___ PROVIDED DATA

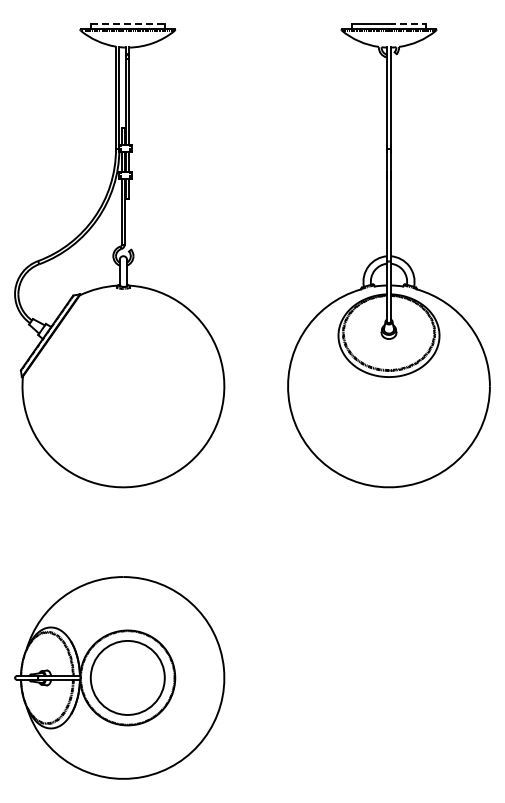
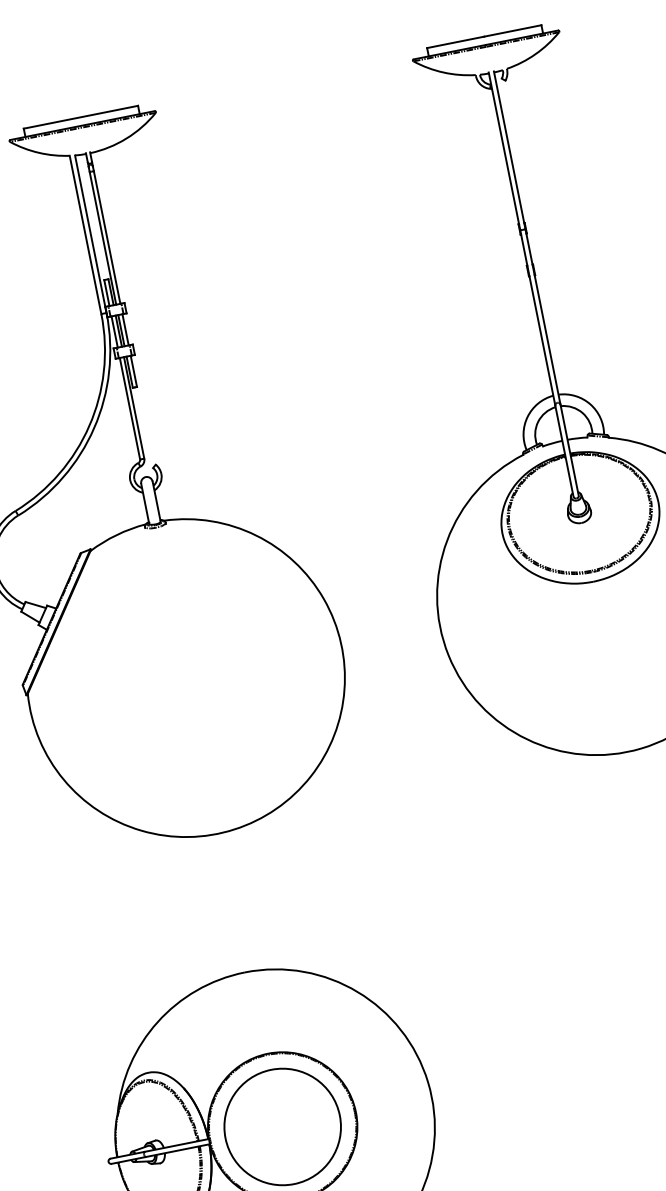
line: (128, 24) -> (82, 117), dashed -> solid
line: (407, 24) -> (512, 31), dashed -> solid

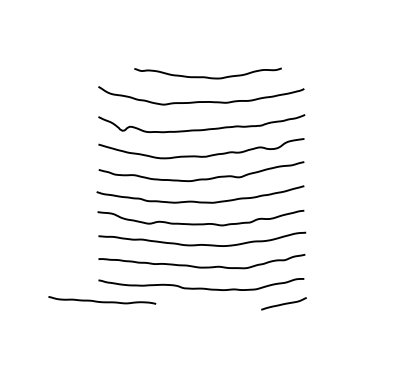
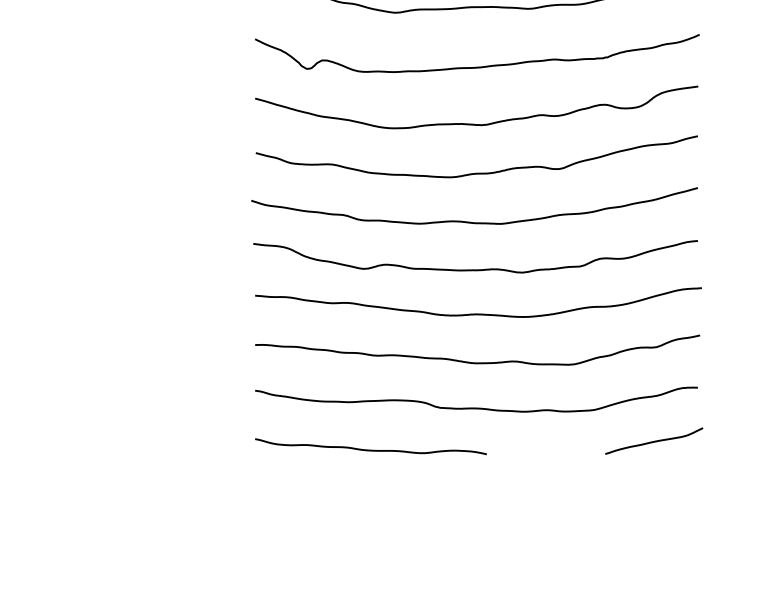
curve: (102, 301) -> (371, 449), moved

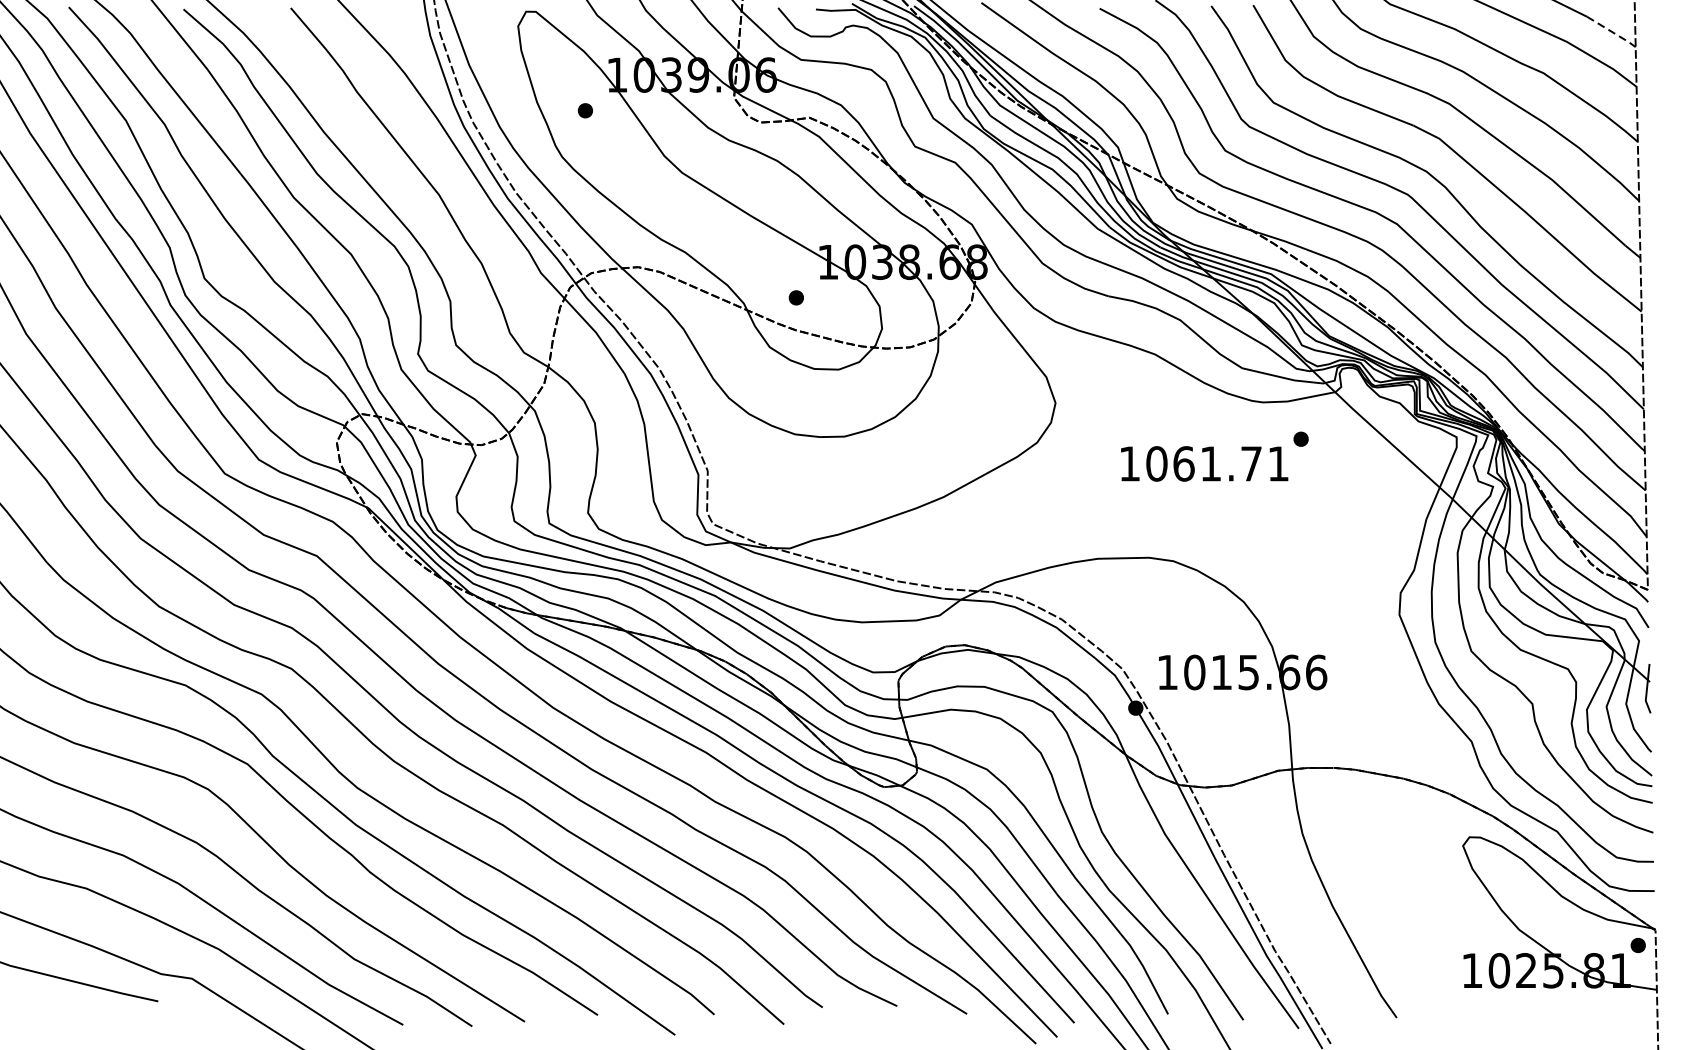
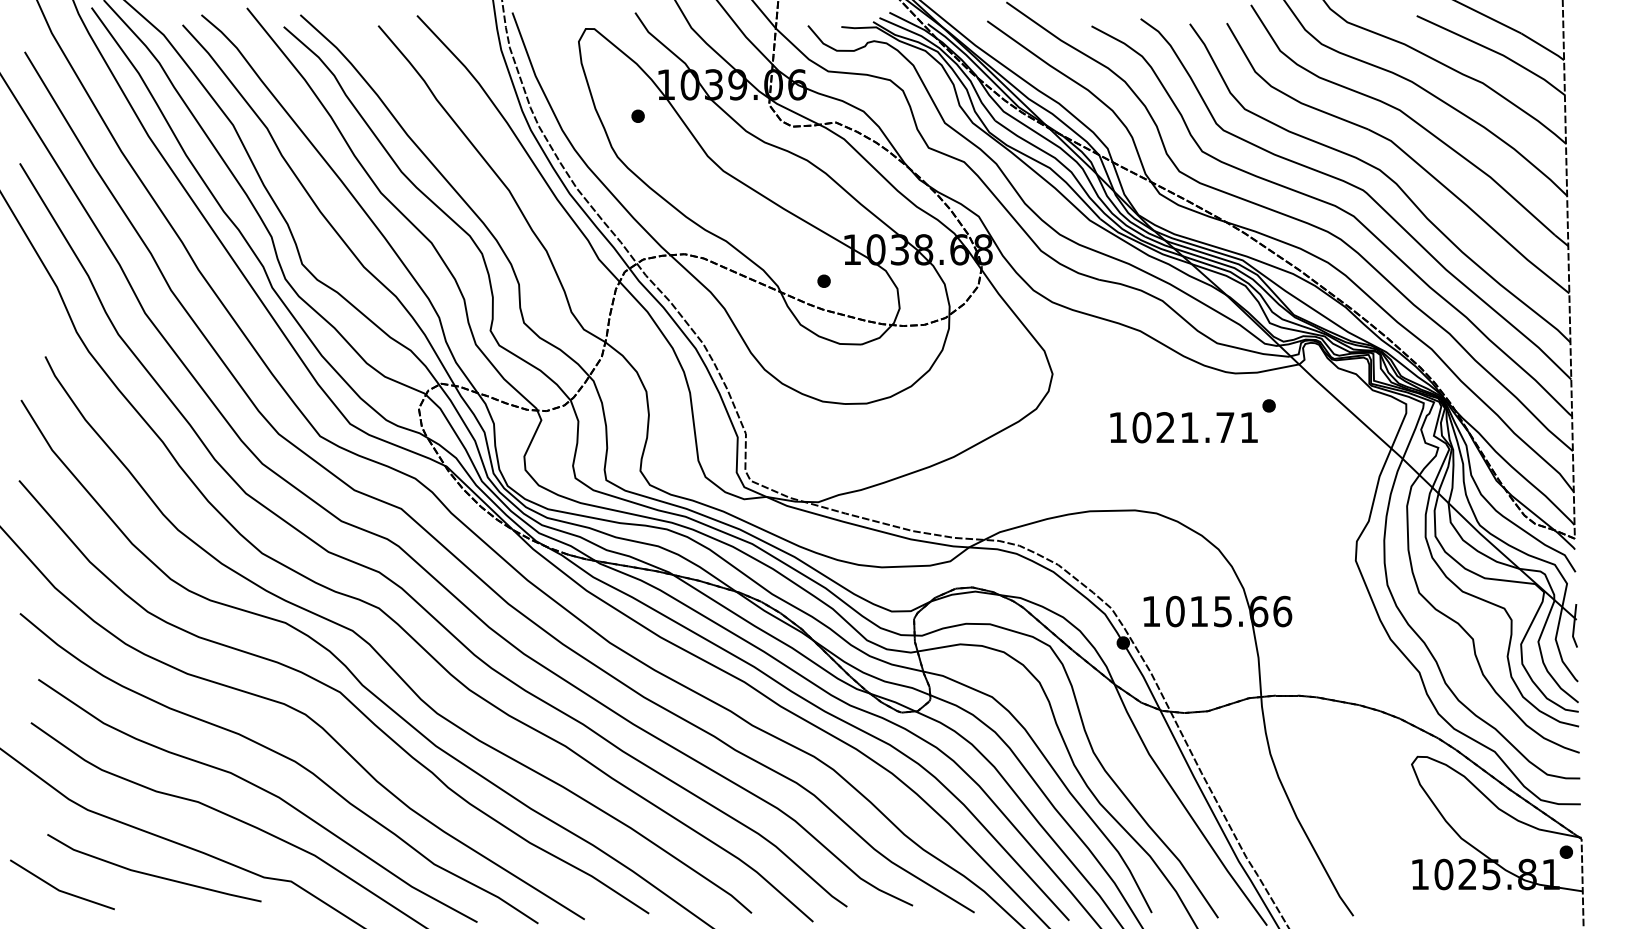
line: (1612, 32) -> (1543, 47), dashed -> solid
text: (1183, 463) -> (1165, 427), 1061.71 -> 1021.71

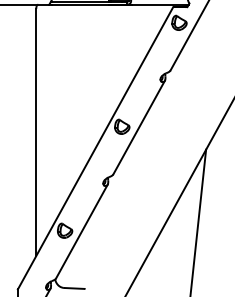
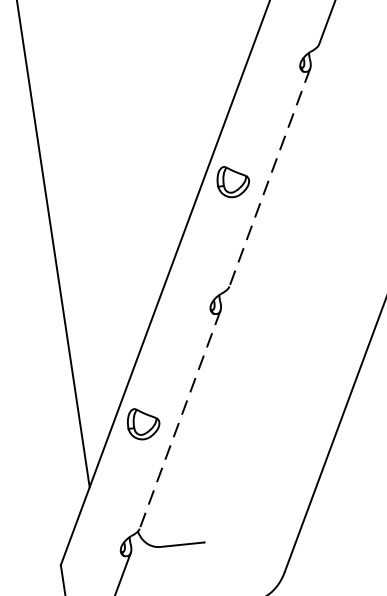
line: (138, 127) -> (268, 177), solid -> dashed
line: (81, 231) -> (179, 419), solid -> dashed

______

WHAT THE EXERCISE ASKS
Only the lines from the line with "line: (407, 24) -> (512, 31), dashed -> solid" through the closing line of the data, both included, should be set down, exactly as written and without pictures.

EXPECTED OUTPUT
line: (407, 24) -> (512, 31), dashed -> solid

curve: (102, 301) -> (371, 449), moved

line: (1612, 32) -> (1543, 47), dashed -> solid
text: (1183, 463) -> (1165, 427), 1061.71 -> 1021.71

line: (138, 127) -> (268, 177), solid -> dashed
line: (81, 231) -> (179, 419), solid -> dashed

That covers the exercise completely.